The Final Experiment adlı girişim sırasında şaşırtıcı bir gelişme yaşandı. Düz Dünya teorisinin önde gelen savunucuları, Antarktika’ya yapılan çığır açıcı bir seyahatin ardından görüşlerini yeniden değerlendirmeye başladı. Tanınmış bir Düz Dünya savunucusu olan Jeran Campanella, Güneş’in davranışı hakkındaki yanlış inancını kabul etti: daha önce 24 saat süren bir Güneş ışığına inanmadığını belirtti.
Denver’lı bir rahip olan Will Duffy’nin üç yıl boyunca organize ettiği proje, Düz Dünya savunucuları ile “küreciler” olarak adlandırılan içerik üreticileri arasındaki tartışmayı Güney Kutbu yakınındaki Union Glacier Kampı’nda doğrudan gözlem yaparak çözmeyi amaçladı. Güney Kutbu’ndan 1.138 kilometre uzaklıkta bulunan bu kamp, ekiplerin Güneş’in batmadan gökyüzünde dolaştığını görmesi için mükemmel bir konum sundu. Bu olay, Dünya’nın küresel yapısıyla tutarlı bir fenomendi.
Tarih boyunca Dünya’nın şekliyle ilgili inançlar değişiklik gösterdi. Modern Düz Dünya fikirleri, 19. yüzyılda dini ve siyasi motivasyonlarla desteklenen, bilimsel uzlaşıya karşı bir anlatı olarak ivme kazandı. Sosyal medya, bu görüşleri güçlendirerek akademi ve hükümet gibi geleneksel bilgi otoritelerine duyulan güveni sorgulayan bir topluluk yarattı. İletişim uzmanı Jennifer Beckett, otoriter bilgiye yönelik şüpheciliğin artışını vurguladı.
Antarktika’da Dünya’nın 23 derecelik eksen eğikliği nedeniyle yalnızca iki mevsim yaşanıyor.
Düz Dünya savunucuları için Güneş’in konumundaki değişimler veya ufka doğru yaklaştıkça nesnelerin yüksekliklerindeki farklılıklar, Antarktika’nın çevrelediği düz bir Dünya inancıyla uyumlu olmalı ancak bilimsel açıklamalar, bu tür fenomenlerin Dünya’nın eksen eğikliği ve yörüngesel hareketinin bir sonucu olduğunu ve kutuplarda sürekli gündüz ya da gece dönemlerine yol açtığını belirtiyor.
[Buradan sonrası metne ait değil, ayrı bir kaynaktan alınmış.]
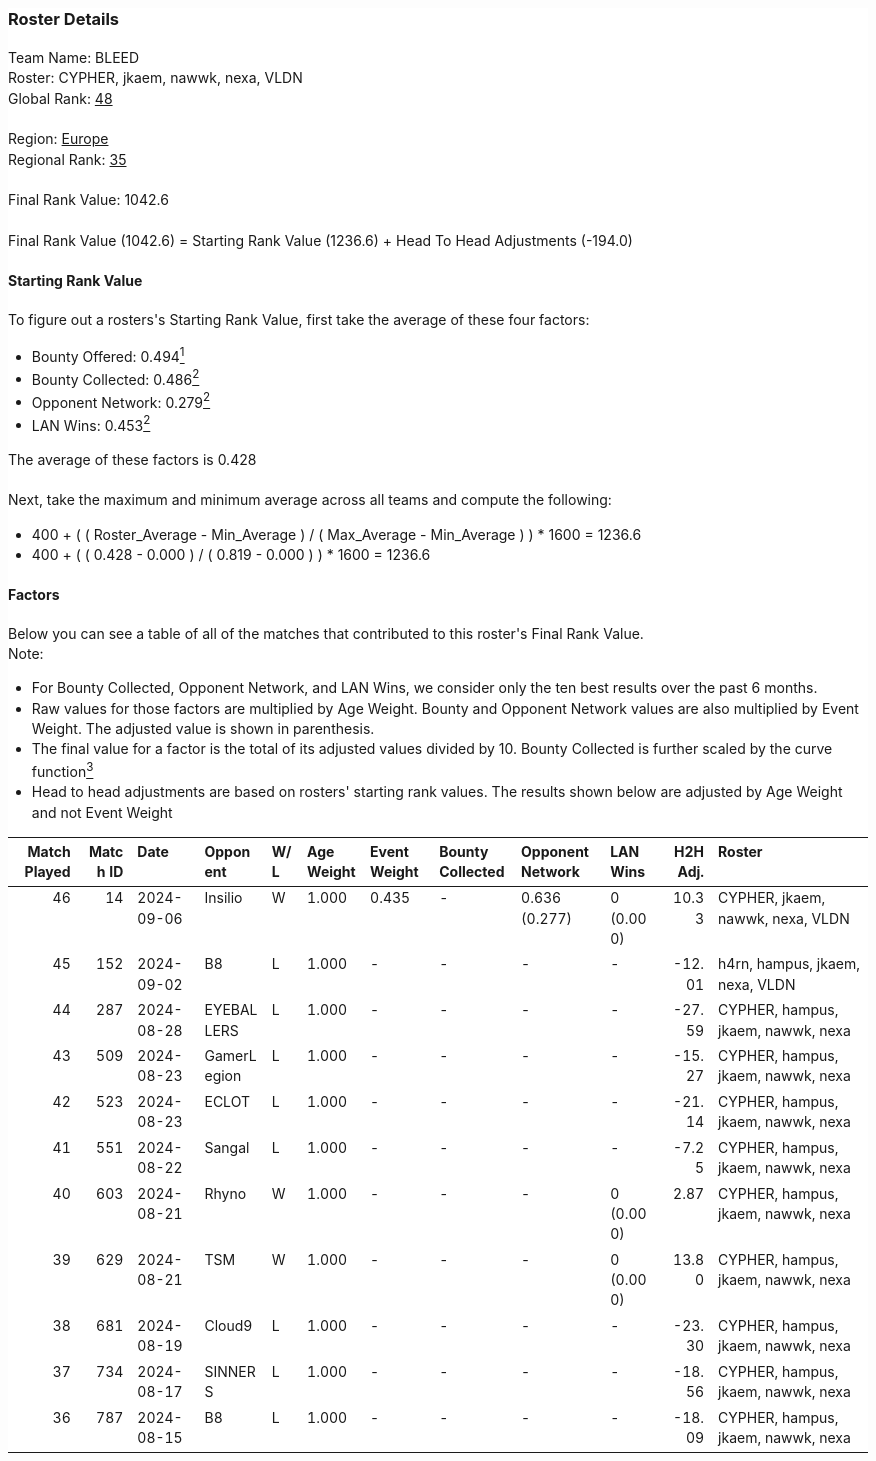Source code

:### Roster Details<br />
Team Name: BLEED<br />
Roster: CYPHER, jkaem, nawwk, nexa, VLDN<br />
Global Rank: [48](../../standings_global_2024_09_06.md)<br />
<br />
Region: [Europe]( ../../standings_europe_2024_09_06.md)<br />
Regional Rank: [35]( ../../standings_europe_2024_09_06.md)<br />
<br />
Final Rank Value:  1042.6<br />
<br />
Final Rank Value (1042.6) = Starting Rank Value (1236.6) + Head To Head Adjustments (-194.0)<br />

#### Starting Rank Value<br />
To figure out a rosters's Starting Rank Value, first take the average of these four factors:<br />
- Bounty Offered: 0.494[<sup>1</sup>](#table2)
- Bounty Collected: 0.486[<sup>2</sup>](#table1)
- Opponent Network: 0.279[<sup>2</sup>](#table1)
- LAN Wins: 0.453[<sup>2</sup>](#table1)

The average of these factors is 0.428<br />
<br />
Next, take the maximum and minimum average across all teams and compute the following:<br />
- 400 + ( ( Roster_Average - Min_Average ) / ( Max_Average - Min_Average ) ) * 1600 = 1236.6
- 400 + ( ( 0.428 - 0.000 ) / ( 0.819 - 0.000 ) ) * 1600 = 1236.6


#### Factors<br />
Below you can see a table of all of the matches that contributed to this roster's Final Rank Value.<br />
Note:<br />

- For Bounty Collected, Opponent Network, and LAN Wins, we consider only the ten best results over the past 6 months.
- Raw values for those factors are multiplied by Age Weight. Bounty and Opponent Network values are also multiplied by Event Weight. The adjusted value is shown in parenthesis.
- The final value for a factor is the total of its adjusted values divided by 10. Bounty Collected is further scaled by the curve function[<sup>3</sup>](#curveFunction)
- Head to head adjustments are based on rosters' starting rank values. The results shown below are adjusted by Age Weight and not Event Weight
<span id="table1"></span><br />


| Match Played | Match ID | Date       | Opponent          | W/L | Age Weight | Event Weight | Bounty Collected | Opponent Network | LAN Wins  | H2H Adj. | Roster                              |
| -: | -: | :- | :- | :- | :- | :- | :- | :- | :- | -: | :- |
|           46 |       14 | 2024-09-06 | Insilio           | W   | 1.000      | 0.435        | -                | 0.636 (0.277)    | 0 (0.000) |    10.33 | CYPHER, jkaem, nawwk, nexa, VLDN    |
|           45 |      152 | 2024-09-02 | B8                | L   | 1.000      | -            | -                | -                | -         |   -12.01 | h4rn, hampus, jkaem, nexa, VLDN     |
|           44 |      287 | 2024-08-28 | EYEBALLERS        | L   | 1.000      | -            | -                | -                | -         |   -27.59 | CYPHER, hampus, jkaem, nawwk, nexa  |
|           43 |      509 | 2024-08-23 | GamerLegion       | L   | 1.000      | -            | -                | -                | -         |   -15.27 | CYPHER, hampus, jkaem, nawwk, nexa  |
|           42 |      523 | 2024-08-23 | ECLOT             | L   | 1.000      | -            | -                | -                | -         |   -21.14 | CYPHER, hampus, jkaem, nawwk, nexa  |
|           41 |      551 | 2024-08-22 | Sangal            | L   | 1.000      | -            | -                | -                | -         |    -7.25 | CYPHER, hampus, jkaem, nawwk, nexa  |
|           40 |      603 | 2024-08-21 | Rhyno             | W   | 1.000      | -            | -                | -                | 0 (0.000) |     2.87 | CYPHER, hampus, jkaem, nawwk, nexa  |
|           39 |      629 | 2024-08-21 | TSM               | W   | 1.000      | -            | -                | -                | 0 (0.000) |    13.80 | CYPHER, hampus, jkaem, nawwk, nexa  |
|           38 |      681 | 2024-08-19 | Cloud9            | L   | 1.000      | -            | -                | -                | -         |   -23.30 | CYPHER, hampus, jkaem, nawwk, nexa  |
|           37 |      734 | 2024-08-17 | SINNERS           | L   | 1.000      | -            | -                | -                | -         |   -18.56 | CYPHER, hampus, jkaem, nawwk, nexa  |
|           36 |      787 | 2024-08-15 | B8                | L   | 1.000      | -            | -                | -                | -         |   -18.09 | CYPHER, hampus, jkaem, nawwk, nexa  |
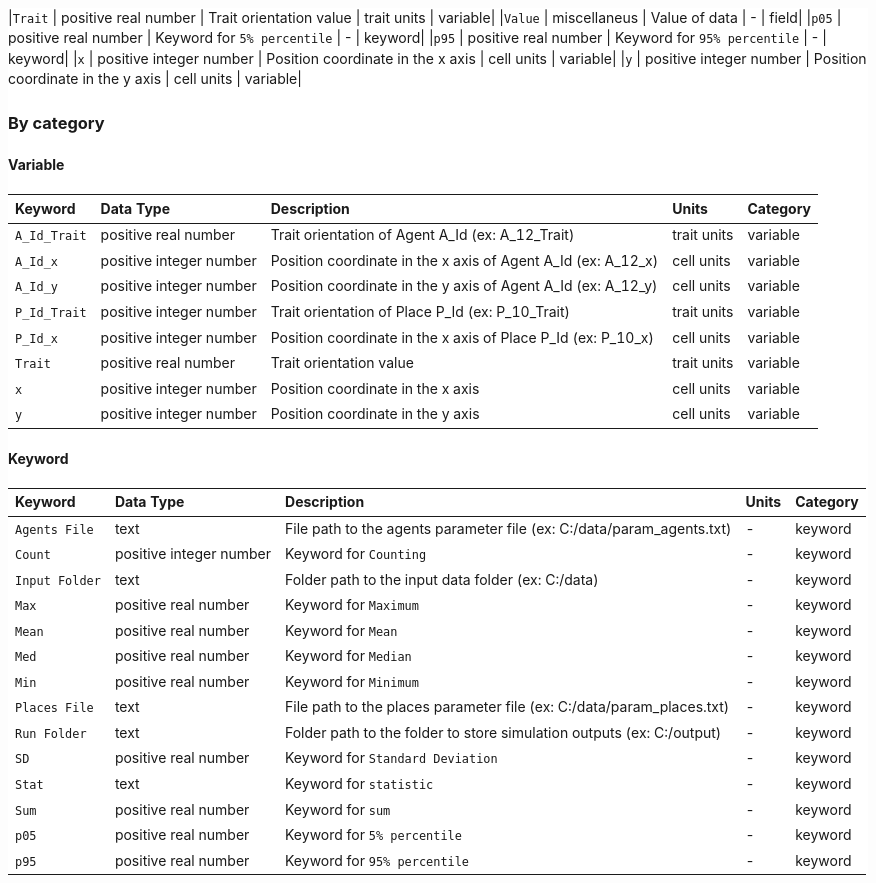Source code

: |`Trait` | positive real number | Trait orientation value | trait units | variable|
|`Value` | miscellaneus | Value of data | - | field|
|`p05` | positive real number | Keyword for `5% percentile` | - | keyword|
|`p95` | positive real number | Keyword for `95% percentile` | - | keyword|
|`x` | positive integer number | Position coordinate in the x axis | cell units | variable|
|`y` | positive integer number | Position coordinate in the y axis | cell units | variable|

### By category

#### Variable
|Keyword | Data Type | Description | Units | Category|
|:--- | :--- | :--- | :--- | :---|
|`A_Id_Trait` | positive real number | Trait orientation of Agent A_Id (ex: A_12_Trait) | trait units | variable|
|`A_Id_x` | positive integer number | Position coordinate in the x axis of Agent A_Id (ex: A_12_x) | cell units | variable|
|`A_Id_y` | positive integer number | Position coordinate in the y axis of Agent A_Id (ex: A_12_y) | cell units | variable|
|`P_Id_Trait` | positive integer number | Trait orientation of Place P_Id (ex: P_10_Trait) | trait units | variable|
|`P_Id_x` | positive integer number | Position coordinate in the x axis of Place P_Id (ex: P_10_x) | cell units | variable|
|`Trait` | positive real number | Trait orientation value | trait units | variable|
|`x` | positive integer number | Position coordinate in the x axis | cell units | variable|
|`y` | positive integer number | Position coordinate in the y axis | cell units | variable|

#### Keyword
|Keyword | Data Type | Description | Units | Category|
|:--- | :--- | :--- | :--- | :---|
|`Agents File` | text | File path to the agents parameter file (ex: C:/data/param_agents.txt) | - | keyword|
|`Count` | positive integer number | Keyword for `Counting` | - | keyword|
|`Input Folder` | text | Folder path to the input data folder (ex: C:/data) | - | keyword|
|`Max` | positive real number | Keyword for `Maximum` | - | keyword|
|`Mean` | positive real number | Keyword for `Mean` | - | keyword|
|`Med` | positive real number | Keyword for `Median` | - | keyword|
|`Min` | positive real number | Keyword for `Minimum` | - | keyword|
|`Places File` | text | File path to the places parameter file (ex: C:/data/param_places.txt) | - | keyword|
|`Run Folder` | text | Folder path to the folder to store simulation outputs (ex: C:/output) | - | keyword|
|`SD` | positive real number | Keyword for `Standard Deviation` | - | keyword|
|`Stat` | text | Keyword for `statistic` | - | keyword|
|`Sum` | positive real number | Keyword for `sum` | - | keyword|
|`p05` | positive real number | Keyword for `5% percentile` | - | keyword|
|`p95` | positive real number | Keyword for `95% percentile` | - | keyword|
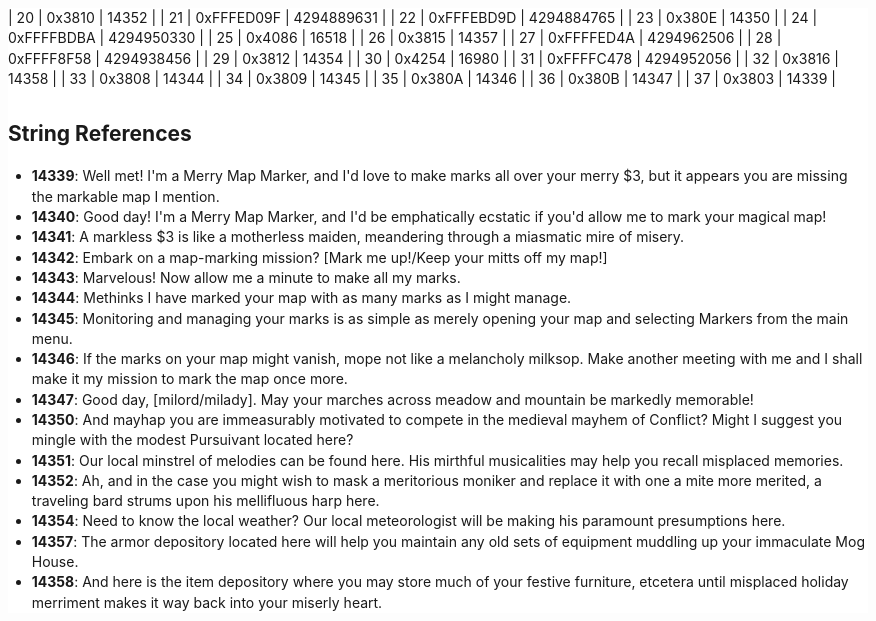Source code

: |      20 | 0x3810      |       14352 |
|      21 | 0xFFFED09F  |  4294889631 |
|      22 | 0xFFFEBD9D  |  4294884765 |
|      23 | 0x380E      |       14350 |
|      24 | 0xFFFFBDBA  |  4294950330 |
|      25 | 0x4086      |       16518 |
|      26 | 0x3815      |       14357 |
|      27 | 0xFFFFED4A  |  4294962506 |
|      28 | 0xFFFF8F58  |  4294938456 |
|      29 | 0x3812      |       14354 |
|      30 | 0x4254      |       16980 |
|      31 | 0xFFFFC478  |  4294952056 |
|      32 | 0x3816      |       14358 |
|      33 | 0x3808      |       14344 |
|      34 | 0x3809      |       14345 |
|      35 | 0x380A      |       14346 |
|      36 | 0x380B      |       14347 |
|      37 | 0x3803      |       14339 |

## String References

- **14339**: Well met! I'm a Merry Map Marker, and I'd love to make marks all over your merry $3, but it appears you are missing the markable map I mention.
- **14340**: Good day! I'm a Merry Map Marker, and I'd be emphatically ecstatic if you'd allow me to mark your magical map!
- **14341**: A markless $3 is like a motherless maiden, meandering through a miasmatic mire of misery.
- **14342**: Embark on a map-marking mission? [Mark me up!/Keep your mitts off my map!]
- **14343**: Marvelous! Now allow me a minute to make all my marks.
- **14344**: Methinks I have marked your map with as many marks as I might manage.
- **14345**: Monitoring and managing your marks is as simple as merely opening your map and selecting Markers from the main menu.
- **14346**: If the marks on your map might vanish, mope not like a melancholy milksop. Make another meeting with me and I shall make it my mission to mark the map once more.
- **14347**: Good day, [milord/milady]. May your marches across meadow and mountain be markedly memorable!
- **14350**: And mayhap you are immeasurably motivated to compete in the medieval mayhem of Conflict? Might I suggest you mingle with the modest Pursuivant located here?
- **14351**: Our local minstrel of melodies can be found here. His mirthful musicalities may help you recall misplaced memories.
- **14352**: Ah, and in the case you might wish to mask a meritorious moniker and replace it with one a mite more merited, a traveling bard strums upon his mellifluous harp here.
- **14354**: Need to know the local weather? Our local meteorologist will be making his paramount presumptions here.
- **14357**: The armor depository located here will help you maintain any old sets of equipment muddling up your immaculate Mog House.
- **14358**: And here is the item depository where you may store much of your festive furniture, etcetera until misplaced holiday merriment makes it way back into your miserly heart.
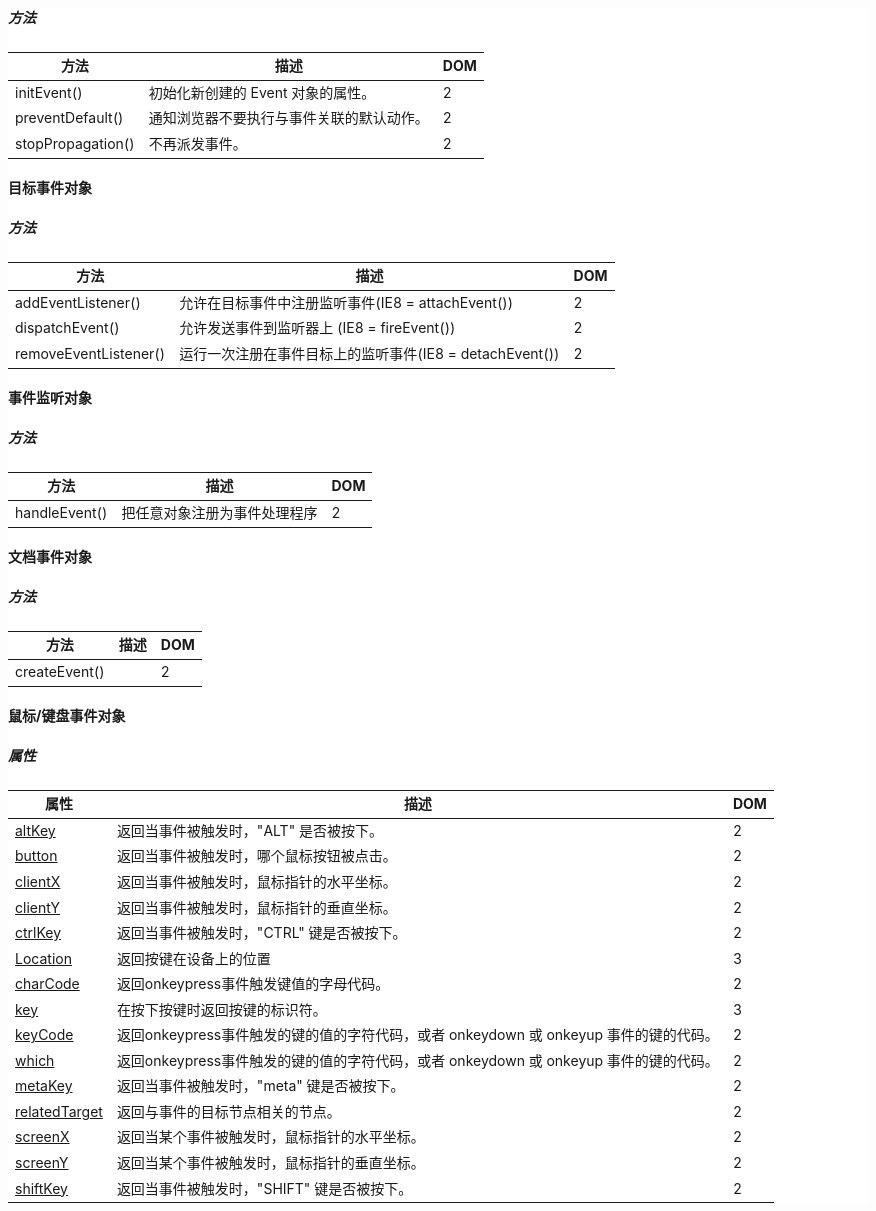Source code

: ##### 方法
| 方法 | 描述 | DOM |
| --- | --- | --- |
| initEvent() | 初始化新创建的 Event 对象的属性。 | 2 |
| preventDefault() | 通知浏览器不要执行与事件关联的默认动作。 | 2 |
| stopPropagation() | 不再派发事件。 | 2 |

#### 目标事件对象
##### 方法
| 方法 | 描述 | DOM |
| --- | --- | --- |
| addEventListener() | 允许在目标事件中注册监听事件(IE8 = attachEvent()) | 2 |
| dispatchEvent() | 允许发送事件到监听器上 (IE8 = fireEvent()) | 2 |
| removeEventListener() | 运行一次注册在事件目标上的监听事件(IE8 = detachEvent()) | 2 |

#### 事件监听对象
##### 方法
| 方法 | 描述 | DOM |
| --- | --- | --- |
| handleEvent() | 把任意对象注册为事件处理程序 | 2 |

#### 文档事件对象
##### 方法
| 方法 | 描述 | DOM |
| --- | --- | --- |
| createEvent() |   | 2 |

#### 鼠标/键盘事件对象
##### 属性
| 属性 | 描述 | DOM |
| --- | --- | --- |
| [altKey](https://www.runoob.com/jsref/event-altkey.html) | 返回当事件被触发时，"ALT" 是否被按下。 | 2 |
| [button](https://www.runoob.com/jsref/event-button.html) | 返回当事件被触发时，哪个鼠标按钮被点击。 | 2 |
| [clientX](https://www.runoob.com/jsref/event-clientx.html) | 返回当事件被触发时，鼠标指针的水平坐标。 | 2 |
| [clientY](https://www.runoob.com/jsref/event-clienty.html) | 返回当事件被触发时，鼠标指针的垂直坐标。 | 2 |
| [ctrlKey](https://www.runoob.com/jsref/event-ctrlkey.html) | 返回当事件被触发时，"CTRL" 键是否被按下。 | 2 |
| [Location](https://www.runoob.com/jsref/event-key-location.html) | 返回按键在设备上的位置 | 3 |
| [charCode](https://www.runoob.com/jsref/event-key-charcode.html) | 返回onkeypress事件触发键值的字母代码。 | 2 |
| [key](https://www.runoob.com/jsref/event-key-key.html) | 在按下按键时返回按键的标识符。 | 3 |
| [keyCode](https://www.runoob.com/jsref/event-key-keycode.html) | 返回onkeypress事件触发的键的值的字符代码，或者 onkeydown 或 onkeyup 事件的键的代码。 | 2 |
| [which](https://www.runoob.com/jsref/event-key-which.html) | 返回onkeypress事件触发的键的值的字符代码，或者 onkeydown 或 onkeyup 事件的键的代码。 | 2 |
| [metaKey](https://www.runoob.com/jsref/event-metakey.html) | 返回当事件被触发时，"meta" 键是否被按下。 | 2 |
| [relatedTarget](https://www.runoob.com/jsref/event-relatedtarget.html) | 返回与事件的目标节点相关的节点。 | 2 |
| [screenX](https://www.runoob.com/jsref/event-screenx.html) | 返回当某个事件被触发时，鼠标指针的水平坐标。 | 2 |
| [screenY](https://www.runoob.com/jsref/event-screeny.html) | 返回当某个事件被触发时，鼠标指针的垂直坐标。 | 2 |
| [shiftKey](https://www.runoob.com/jsref/event-shiftkey.html) | 返回当事件被触发时，"SHIFT" 键是否被按下。 | 2 |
Sürekli Güneş ışığını gözlemlemesine rağmen Düz Dünya YouTube içerik üreticisi Austin Whitsitt ikna olmadığını belirtti ve bunu yalnızca “tek bir veri noktası” olarak değerlendirdi. Bu tepki, inanç oluşturmanın karmaşıklığını, güvenilir deneyimlerin ve kişisel algıların etkisini vurguluyor. The Final Experiment, derinlemesine inanılan fikirleri test etmenin ve güven inşa etmenin önemini ortaya koyarak bu çabanın göz açıcı olsa da kesin bir çözümden uzak olduğunu gösteriyor.